__Goal of the exercise__
Nothing in the entries below may be altered; print them as they stand.

:::

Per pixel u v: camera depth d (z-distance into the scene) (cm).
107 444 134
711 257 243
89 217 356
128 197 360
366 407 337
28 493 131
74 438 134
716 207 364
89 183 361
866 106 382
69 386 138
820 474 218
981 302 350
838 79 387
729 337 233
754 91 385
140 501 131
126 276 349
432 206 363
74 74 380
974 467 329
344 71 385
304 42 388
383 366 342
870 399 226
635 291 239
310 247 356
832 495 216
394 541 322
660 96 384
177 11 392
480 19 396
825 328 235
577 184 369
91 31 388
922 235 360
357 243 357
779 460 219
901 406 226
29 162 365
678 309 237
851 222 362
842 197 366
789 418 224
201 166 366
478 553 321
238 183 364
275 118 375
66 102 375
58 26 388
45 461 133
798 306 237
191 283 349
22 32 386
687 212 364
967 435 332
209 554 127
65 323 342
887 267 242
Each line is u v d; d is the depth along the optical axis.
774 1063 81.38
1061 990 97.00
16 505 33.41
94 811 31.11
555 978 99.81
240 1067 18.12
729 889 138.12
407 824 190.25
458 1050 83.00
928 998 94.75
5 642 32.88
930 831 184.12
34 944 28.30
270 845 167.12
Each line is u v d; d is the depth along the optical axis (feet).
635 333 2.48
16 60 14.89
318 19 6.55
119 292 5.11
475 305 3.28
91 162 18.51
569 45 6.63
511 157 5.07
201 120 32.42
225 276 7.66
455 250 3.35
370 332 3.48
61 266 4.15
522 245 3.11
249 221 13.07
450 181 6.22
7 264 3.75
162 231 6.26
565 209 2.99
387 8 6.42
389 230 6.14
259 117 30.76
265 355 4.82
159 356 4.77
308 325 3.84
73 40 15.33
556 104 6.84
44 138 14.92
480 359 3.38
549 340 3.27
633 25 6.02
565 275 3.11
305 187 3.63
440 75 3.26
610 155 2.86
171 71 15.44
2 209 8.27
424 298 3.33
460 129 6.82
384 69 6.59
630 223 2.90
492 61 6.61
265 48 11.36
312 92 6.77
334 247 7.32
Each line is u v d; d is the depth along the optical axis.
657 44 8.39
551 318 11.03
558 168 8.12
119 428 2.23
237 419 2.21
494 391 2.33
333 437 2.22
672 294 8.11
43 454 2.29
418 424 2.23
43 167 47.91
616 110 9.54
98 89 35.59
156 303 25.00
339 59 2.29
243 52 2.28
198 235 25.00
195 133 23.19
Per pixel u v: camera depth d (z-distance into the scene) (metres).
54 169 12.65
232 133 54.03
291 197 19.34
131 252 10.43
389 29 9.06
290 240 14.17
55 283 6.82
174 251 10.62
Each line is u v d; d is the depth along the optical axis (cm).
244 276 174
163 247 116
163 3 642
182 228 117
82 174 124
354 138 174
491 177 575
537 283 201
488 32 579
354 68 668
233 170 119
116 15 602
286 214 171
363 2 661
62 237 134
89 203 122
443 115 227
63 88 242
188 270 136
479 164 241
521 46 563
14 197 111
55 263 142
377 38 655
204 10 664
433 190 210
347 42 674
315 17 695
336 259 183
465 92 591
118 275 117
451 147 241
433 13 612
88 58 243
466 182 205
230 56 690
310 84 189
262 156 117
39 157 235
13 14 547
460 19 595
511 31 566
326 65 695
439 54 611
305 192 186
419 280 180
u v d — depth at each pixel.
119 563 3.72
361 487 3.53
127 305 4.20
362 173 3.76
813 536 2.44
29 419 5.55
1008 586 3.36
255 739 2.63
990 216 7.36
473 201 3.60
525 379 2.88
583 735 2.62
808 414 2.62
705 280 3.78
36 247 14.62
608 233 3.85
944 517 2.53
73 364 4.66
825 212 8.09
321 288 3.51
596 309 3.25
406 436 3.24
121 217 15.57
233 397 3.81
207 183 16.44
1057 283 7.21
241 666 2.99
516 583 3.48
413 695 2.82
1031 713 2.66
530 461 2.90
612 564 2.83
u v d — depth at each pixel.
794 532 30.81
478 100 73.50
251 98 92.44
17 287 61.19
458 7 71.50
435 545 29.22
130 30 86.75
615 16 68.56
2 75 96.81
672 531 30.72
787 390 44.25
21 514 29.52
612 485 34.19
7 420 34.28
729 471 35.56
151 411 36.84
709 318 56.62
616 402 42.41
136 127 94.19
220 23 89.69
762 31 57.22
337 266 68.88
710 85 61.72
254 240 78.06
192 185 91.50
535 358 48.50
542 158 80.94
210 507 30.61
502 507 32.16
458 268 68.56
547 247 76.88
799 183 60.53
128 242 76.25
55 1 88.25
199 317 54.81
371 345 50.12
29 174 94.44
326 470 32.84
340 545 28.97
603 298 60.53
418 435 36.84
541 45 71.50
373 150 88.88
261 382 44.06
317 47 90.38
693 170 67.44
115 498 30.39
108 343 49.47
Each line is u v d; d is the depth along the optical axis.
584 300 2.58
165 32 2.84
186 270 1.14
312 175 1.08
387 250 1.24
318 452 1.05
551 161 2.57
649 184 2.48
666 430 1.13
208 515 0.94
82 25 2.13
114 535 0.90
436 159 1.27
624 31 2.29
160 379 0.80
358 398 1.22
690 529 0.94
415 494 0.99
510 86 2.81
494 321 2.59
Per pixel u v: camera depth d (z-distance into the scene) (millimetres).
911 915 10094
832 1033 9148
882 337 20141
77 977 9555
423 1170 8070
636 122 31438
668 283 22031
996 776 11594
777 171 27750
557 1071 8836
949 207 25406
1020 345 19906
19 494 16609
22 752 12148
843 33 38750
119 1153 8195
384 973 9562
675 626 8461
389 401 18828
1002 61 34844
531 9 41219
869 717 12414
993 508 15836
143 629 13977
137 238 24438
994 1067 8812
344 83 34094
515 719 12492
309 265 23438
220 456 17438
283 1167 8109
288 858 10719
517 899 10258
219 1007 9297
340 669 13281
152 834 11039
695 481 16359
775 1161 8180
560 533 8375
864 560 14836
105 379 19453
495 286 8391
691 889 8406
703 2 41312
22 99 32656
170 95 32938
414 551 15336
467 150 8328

:::

__Answer to the exercise__
Per pixel u v: camera depth d (z-distance into the scene) (cm).
107 444 134
711 257 243
89 217 356
128 197 360
366 407 337
28 493 131
74 438 134
716 207 364
89 183 361
866 106 382
69 386 138
820 474 218
981 302 350
838 79 387
729 337 233
754 91 385
140 501 131
126 276 349
432 206 363
74 74 380
974 467 329
344 71 385
304 42 388
383 366 342
870 399 226
635 291 239
310 247 356
832 495 216
394 541 322
660 96 384
177 11 392
480 19 396
825 328 235
577 184 369
91 31 388
922 235 360
357 243 357
779 460 219
901 406 226
29 162 365
678 309 237
851 222 362
842 197 366
789 418 224
201 166 366
478 553 321
238 183 364
275 118 375
66 102 375
58 26 388
45 461 133
798 306 237
191 283 349
22 32 386
687 212 364
967 435 332
209 554 127
65 323 342
887 267 242
Each line is u v d; d is the depth along the optical axis.
774 1063 81.38
1061 990 97.00
16 505 33.41
94 811 31.11
555 978 99.81
240 1067 18.12
729 889 138.12
407 824 190.25
458 1050 83.00
928 998 94.75
5 642 32.88
930 831 184.12
34 944 28.30
270 845 167.12
Each line is u v d; d is the depth along the optical axis (feet).
635 333 2.48
16 60 14.89
318 19 6.55
119 292 5.11
475 305 3.28
91 162 18.51
569 45 6.63
511 157 5.07
201 120 32.42
225 276 7.66
455 250 3.35
370 332 3.48
61 266 4.15
522 245 3.11
249 221 13.07
450 181 6.22
7 264 3.75
162 231 6.26
565 209 2.99
387 8 6.42
389 230 6.14
259 117 30.76
265 355 4.82
159 356 4.77
308 325 3.84
73 40 15.33
556 104 6.84
44 138 14.92
480 359 3.38
549 340 3.27
633 25 6.02
565 275 3.11
305 187 3.63
440 75 3.26
610 155 2.86
171 71 15.44
2 209 8.27
424 298 3.33
460 129 6.82
384 69 6.59
630 223 2.90
492 61 6.61
265 48 11.36
312 92 6.77
334 247 7.32
Each line is u v d; d is the depth along the optical axis.
657 44 8.39
551 318 11.03
558 168 8.12
119 428 2.23
237 419 2.21
494 391 2.33
333 437 2.22
672 294 8.11
43 454 2.29
418 424 2.23
43 167 47.91
616 110 9.54
98 89 35.59
156 303 25.00
339 59 2.29
243 52 2.28
198 235 25.00
195 133 23.19
Per pixel u v: camera depth d (z-distance into the scene) (metres).
54 169 12.65
232 133 54.03
291 197 19.34
131 252 10.43
389 29 9.06
290 240 14.17
55 283 6.82
174 251 10.62
Each line is u v d; d is the depth along the optical axis (cm).
244 276 174
163 247 116
163 3 642
182 228 117
82 174 124
354 138 174
491 177 575
537 283 201
488 32 579
354 68 668
233 170 119
116 15 602
286 214 171
363 2 661
62 237 134
89 203 122
443 115 227
63 88 242
188 270 136
479 164 241
521 46 563
14 197 111
55 263 142
377 38 655
204 10 664
433 190 210
347 42 674
315 17 695
336 259 183
465 92 591
118 275 117
451 147 241
433 13 612
88 58 243
466 182 205
230 56 690
310 84 189
262 156 117
39 157 235
13 14 547
460 19 595
511 31 566
326 65 695
439 54 611
305 192 186
419 280 180
u v d — depth at each pixel.
119 563 3.72
361 487 3.53
127 305 4.20
362 173 3.76
813 536 2.44
29 419 5.55
1008 586 3.36
255 739 2.63
990 216 7.36
473 201 3.60
525 379 2.88
583 735 2.62
808 414 2.62
705 280 3.78
36 247 14.62
608 233 3.85
944 517 2.53
73 364 4.66
825 212 8.09
321 288 3.51
596 309 3.25
406 436 3.24
121 217 15.57
233 397 3.81
207 183 16.44
1057 283 7.21
241 666 2.99
516 583 3.48
413 695 2.82
1031 713 2.66
530 461 2.90
612 564 2.83
u v d — depth at each pixel.
794 532 30.81
478 100 73.50
251 98 92.44
17 287 61.19
458 7 71.50
435 545 29.22
130 30 86.75
615 16 68.56
2 75 96.81
672 531 30.72
787 390 44.25
21 514 29.52
612 485 34.19
7 420 34.28
729 471 35.56
151 411 36.84
709 318 56.62
616 402 42.41
136 127 94.19
220 23 89.69
762 31 57.22
337 266 68.88
710 85 61.72
254 240 78.06
192 185 91.50
535 358 48.50
542 158 80.94
210 507 30.61
502 507 32.16
458 268 68.56
547 247 76.88
799 183 60.53
128 242 76.25
55 1 88.25
199 317 54.81
371 345 50.12
29 174 94.44
326 470 32.84
340 545 28.97
603 298 60.53
418 435 36.84
541 45 71.50
373 150 88.88
261 382 44.06
317 47 90.38
693 170 67.44
115 498 30.39
108 343 49.47
Each line is u v d; d is the depth along the optical axis.
584 300 2.58
165 32 2.84
186 270 1.14
312 175 1.08
387 250 1.24
318 452 1.05
551 161 2.57
649 184 2.48
666 430 1.13
208 515 0.94
82 25 2.13
114 535 0.90
436 159 1.27
624 31 2.29
160 379 0.80
358 398 1.22
690 529 0.94
415 494 0.99
510 86 2.81
494 321 2.59
Per pixel u v: camera depth d (z-distance into the scene) (millimetres).
911 915 10094
832 1033 9148
882 337 20141
77 977 9555
423 1170 8070
636 122 31438
668 283 22031
996 776 11594
777 171 27750
557 1071 8836
949 207 25406
1020 345 19906
19 494 16609
22 752 12148
843 33 38750
119 1153 8195
384 973 9562
675 626 8461
389 401 18828
1002 61 34844
531 9 41219
869 717 12414
993 508 15836
143 629 13977
137 238 24438
994 1067 8812
344 83 34094
515 719 12492
309 265 23438
220 456 17438
283 1167 8109
288 858 10719
517 899 10258
219 1007 9297
340 669 13281
152 834 11039
695 481 16359
775 1161 8180
560 533 8375
864 560 14836
105 379 19453
495 286 8391
691 889 8406
703 2 41312
22 99 32656
170 95 32938
414 551 15336
467 150 8328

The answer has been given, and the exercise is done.